Even getting around feels arduous; while the wide open ocean certainly grants Skull and Bones’ world a certain sense of tangible vastness, landmasses feel too spaced apart for getting from one continent to another to feel like anything but a chore. This is exacerbated by the addition of a stamina meter limiting how long you can spend at travel speed. You can always fast travel, of course, but doing so is expensive and not a useful strategy if you’re endeavouring to save up for something.

Skull and Bones does open up somewhat if you can make it to its endgame, with more mission types revolving around holding territory against other players. These missions do a good job of encouraging a greater level of player interaction. This contrasts with the game’s first few hours where the other players mostly just hang around ports or occasionally jump in to assist with a raid.

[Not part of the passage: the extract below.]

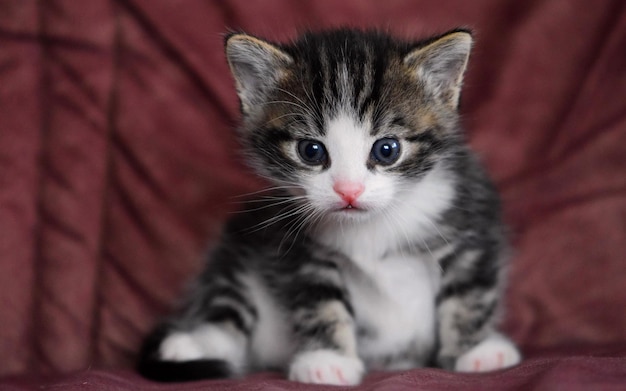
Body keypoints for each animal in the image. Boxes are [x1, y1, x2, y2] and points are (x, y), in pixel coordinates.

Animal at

  • Decent variety of weapons and ship types to allow you to plunder how you see fit
  • Large amount of enjoyable cosmetic options for your ship and crew
  • Rather fun naval combat, particularly with friends
  • Somewhat expansive endgame activities with fun PvP mechanics


  • Disappointingly shallow plot and setting
  • Process of acquiring new weapons and ships feels way too slow
  • Lack of on-foot combat or more detailed ship-boarding feels like a missed opportunity

Considering the game’s notoriously troubled development, Skull and Bones is definitely not as bad as it could have been. With many of its tweaks to the naval combat pioneered in Assassin’s Creed 4: Black Flag, the game is often fun, particularly with a friend. However, those moments of fun are sometimes hard to find, and are buried under boring travel, glacially-paced harvesting and looting, and a rather shallow world to explore. If you’re a fan of other multiplayer live-service titles and are looking for a new kind of game to check out with friends, Skull and Bones certainly brings something new to the table that Destiny 2 and The Division 2 do not, but it is not all smooth sailing.